[Start of section]

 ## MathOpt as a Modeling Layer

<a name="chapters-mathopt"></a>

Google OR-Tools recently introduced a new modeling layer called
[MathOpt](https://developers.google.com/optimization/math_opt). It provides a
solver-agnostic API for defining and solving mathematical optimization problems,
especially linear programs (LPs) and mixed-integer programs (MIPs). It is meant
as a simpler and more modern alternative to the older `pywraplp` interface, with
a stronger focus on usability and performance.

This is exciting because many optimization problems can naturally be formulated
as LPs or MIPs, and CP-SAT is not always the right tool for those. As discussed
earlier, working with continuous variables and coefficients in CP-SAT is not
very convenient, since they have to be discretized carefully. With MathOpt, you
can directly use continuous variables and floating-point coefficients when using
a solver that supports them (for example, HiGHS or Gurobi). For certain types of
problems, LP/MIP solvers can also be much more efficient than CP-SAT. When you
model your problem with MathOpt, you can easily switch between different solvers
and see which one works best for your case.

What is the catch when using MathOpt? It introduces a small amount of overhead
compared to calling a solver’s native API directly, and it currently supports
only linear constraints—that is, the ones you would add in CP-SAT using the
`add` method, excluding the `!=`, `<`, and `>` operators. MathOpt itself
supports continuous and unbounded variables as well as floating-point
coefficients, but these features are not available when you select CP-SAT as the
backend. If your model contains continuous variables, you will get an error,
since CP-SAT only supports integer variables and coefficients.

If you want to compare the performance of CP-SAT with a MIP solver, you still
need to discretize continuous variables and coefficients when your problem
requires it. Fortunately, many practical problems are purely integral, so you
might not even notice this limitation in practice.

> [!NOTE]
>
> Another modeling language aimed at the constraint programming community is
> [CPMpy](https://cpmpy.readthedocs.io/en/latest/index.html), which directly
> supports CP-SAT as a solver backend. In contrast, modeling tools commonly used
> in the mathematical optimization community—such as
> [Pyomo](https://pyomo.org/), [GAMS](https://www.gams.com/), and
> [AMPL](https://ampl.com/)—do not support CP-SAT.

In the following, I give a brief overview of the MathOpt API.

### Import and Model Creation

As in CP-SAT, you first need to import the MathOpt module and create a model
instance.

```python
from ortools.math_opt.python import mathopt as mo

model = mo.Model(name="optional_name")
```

[End of section]
[Start of section]

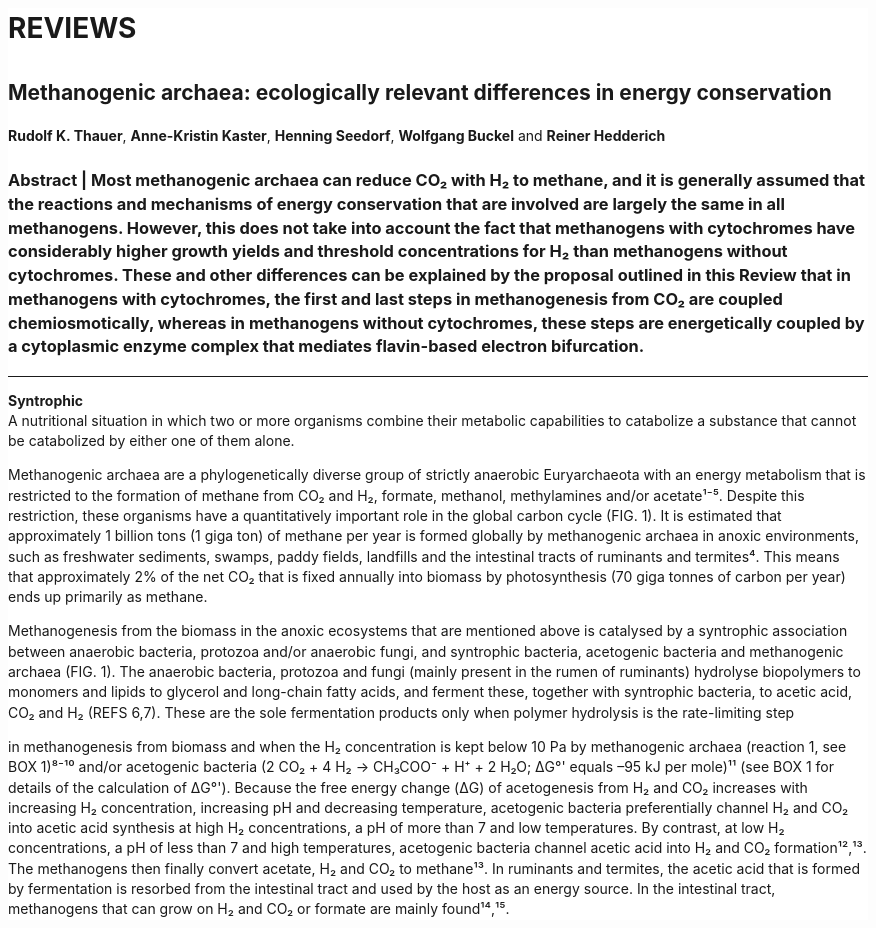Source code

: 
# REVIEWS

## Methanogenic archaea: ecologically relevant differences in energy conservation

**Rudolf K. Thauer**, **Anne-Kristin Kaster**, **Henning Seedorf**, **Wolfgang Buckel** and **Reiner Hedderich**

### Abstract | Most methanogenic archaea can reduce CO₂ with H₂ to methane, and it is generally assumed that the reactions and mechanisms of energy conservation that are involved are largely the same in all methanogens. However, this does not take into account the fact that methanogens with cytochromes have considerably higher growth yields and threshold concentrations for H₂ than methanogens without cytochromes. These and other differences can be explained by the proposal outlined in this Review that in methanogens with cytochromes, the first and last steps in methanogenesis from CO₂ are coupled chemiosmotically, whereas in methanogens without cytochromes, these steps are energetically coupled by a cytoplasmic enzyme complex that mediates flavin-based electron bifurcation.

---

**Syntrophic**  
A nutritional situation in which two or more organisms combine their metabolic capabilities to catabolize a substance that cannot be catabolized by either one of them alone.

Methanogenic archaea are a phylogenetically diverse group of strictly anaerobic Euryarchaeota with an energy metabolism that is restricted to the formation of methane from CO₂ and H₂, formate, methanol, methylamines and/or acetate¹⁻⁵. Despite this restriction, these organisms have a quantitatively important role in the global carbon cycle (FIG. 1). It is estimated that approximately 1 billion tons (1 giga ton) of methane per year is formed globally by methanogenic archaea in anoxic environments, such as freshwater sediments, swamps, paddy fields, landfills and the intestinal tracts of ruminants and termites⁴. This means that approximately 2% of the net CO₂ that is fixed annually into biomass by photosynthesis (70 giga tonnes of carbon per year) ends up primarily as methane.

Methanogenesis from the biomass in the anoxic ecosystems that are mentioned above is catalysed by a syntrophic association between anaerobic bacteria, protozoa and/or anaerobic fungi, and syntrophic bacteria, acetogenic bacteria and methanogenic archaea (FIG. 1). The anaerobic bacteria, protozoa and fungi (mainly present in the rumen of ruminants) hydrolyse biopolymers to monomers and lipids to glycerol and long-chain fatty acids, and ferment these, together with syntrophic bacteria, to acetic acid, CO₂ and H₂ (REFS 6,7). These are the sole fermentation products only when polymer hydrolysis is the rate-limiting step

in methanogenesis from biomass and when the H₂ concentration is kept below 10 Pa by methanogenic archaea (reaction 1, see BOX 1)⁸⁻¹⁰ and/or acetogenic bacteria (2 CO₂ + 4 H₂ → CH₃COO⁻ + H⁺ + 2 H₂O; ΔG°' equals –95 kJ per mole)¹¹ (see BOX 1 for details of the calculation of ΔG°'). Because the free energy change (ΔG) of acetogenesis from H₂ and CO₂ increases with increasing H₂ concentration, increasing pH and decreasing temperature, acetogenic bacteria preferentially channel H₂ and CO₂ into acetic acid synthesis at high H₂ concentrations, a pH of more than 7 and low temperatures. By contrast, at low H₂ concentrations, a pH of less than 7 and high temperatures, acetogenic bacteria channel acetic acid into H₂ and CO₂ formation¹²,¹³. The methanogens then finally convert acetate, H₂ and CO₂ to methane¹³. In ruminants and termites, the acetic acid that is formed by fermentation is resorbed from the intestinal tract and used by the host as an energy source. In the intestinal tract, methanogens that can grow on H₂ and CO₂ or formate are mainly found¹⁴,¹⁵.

[End of section]

# Directions:
Which lines above contain the word "since"? Copy each of them.

# Solution to the exercise:
very convenient, since they have to be discretized carefully. With MathOpt, you
since CP-SAT only supports integer variables and coefficients.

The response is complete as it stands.